*** Source records

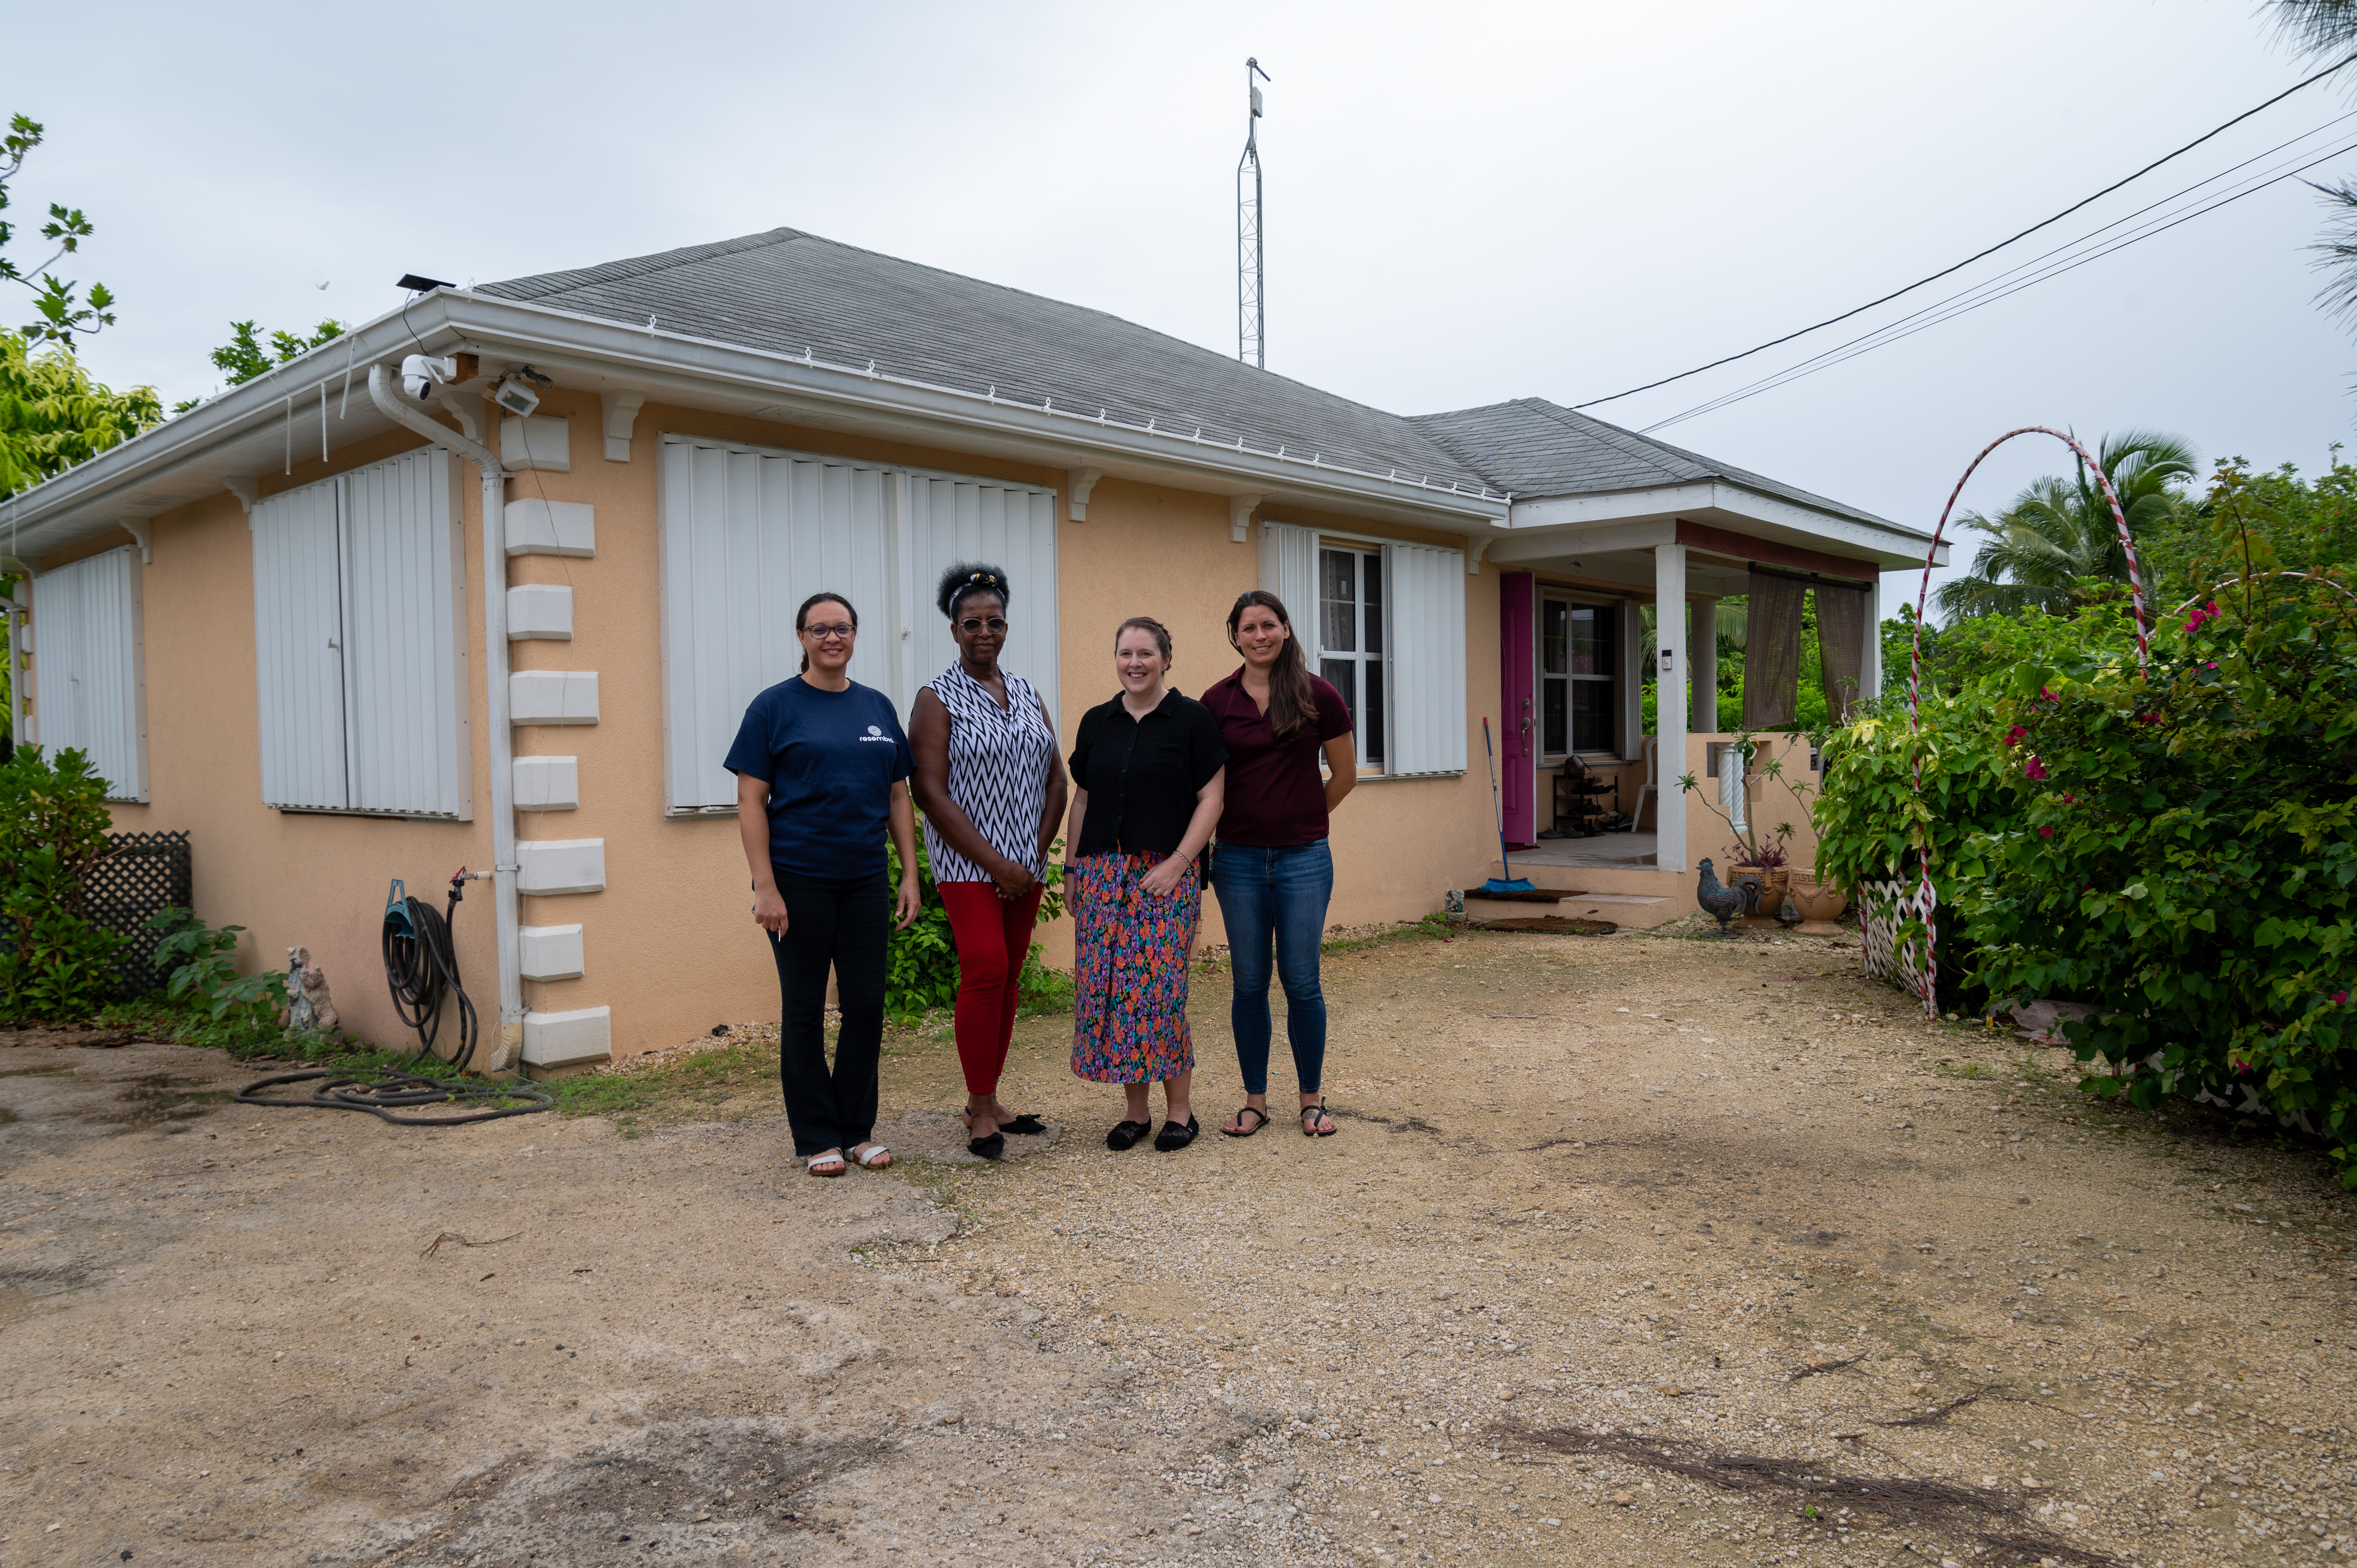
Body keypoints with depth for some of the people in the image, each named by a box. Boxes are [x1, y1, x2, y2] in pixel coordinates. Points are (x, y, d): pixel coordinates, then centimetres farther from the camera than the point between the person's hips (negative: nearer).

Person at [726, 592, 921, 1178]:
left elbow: (898, 796, 13)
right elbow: (751, 802, -7)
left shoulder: (877, 707, 10)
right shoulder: (776, 706, -4)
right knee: (804, 1010, 5)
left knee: (866, 1004, 7)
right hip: (798, 883, -4)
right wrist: (765, 887, -14)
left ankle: (859, 1128, 22)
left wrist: (910, 874, 7)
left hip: (865, 882, 4)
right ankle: (816, 1139, 17)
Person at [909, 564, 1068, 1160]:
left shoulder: (1026, 693, 13)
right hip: (968, 862, -5)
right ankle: (981, 1113, -3)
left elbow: (1055, 778, 13)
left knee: (1010, 977, 7)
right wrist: (995, 863, -14)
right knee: (985, 969, -14)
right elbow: (931, 792, -11)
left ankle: (984, 1101, 18)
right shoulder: (938, 699, -4)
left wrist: (1038, 853, -1)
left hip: (1026, 864, 6)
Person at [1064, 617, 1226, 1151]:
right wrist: (1072, 868, 11)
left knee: (1161, 990, -7)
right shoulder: (1097, 722, 12)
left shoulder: (1192, 719, -1)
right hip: (1103, 875, 4)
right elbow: (1082, 800, 16)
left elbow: (1211, 797, -4)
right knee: (1107, 987, 3)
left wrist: (1177, 863, -12)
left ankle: (1179, 1110, 9)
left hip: (1166, 875, -4)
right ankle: (1136, 1110, 16)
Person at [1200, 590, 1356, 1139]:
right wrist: (1200, 844, 4)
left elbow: (1345, 774, 7)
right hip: (1239, 859, 1)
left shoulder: (1318, 696, -2)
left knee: (1301, 981, 3)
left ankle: (1312, 1099, 18)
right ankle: (1255, 1100, 19)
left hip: (1303, 859, -1)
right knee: (1250, 982, 7)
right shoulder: (1217, 702, 1)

******

Task description: Copy out the lines of the material from the one containing "left hip: (865, 882, 4)" through the one containing "left ankle: (984, 1101, 18)", including both.

Answer for the task:
left hip: (865, 882, 4)
right ankle: (816, 1139, 17)
Person at [909, 564, 1068, 1160]:
left shoulder: (1026, 693, 13)
right hip: (968, 862, -5)
right ankle: (981, 1113, -3)
left elbow: (1055, 778, 13)
left knee: (1010, 977, 7)
right wrist: (995, 863, -14)
right knee: (985, 969, -14)
right elbow: (931, 792, -11)
left ankle: (984, 1101, 18)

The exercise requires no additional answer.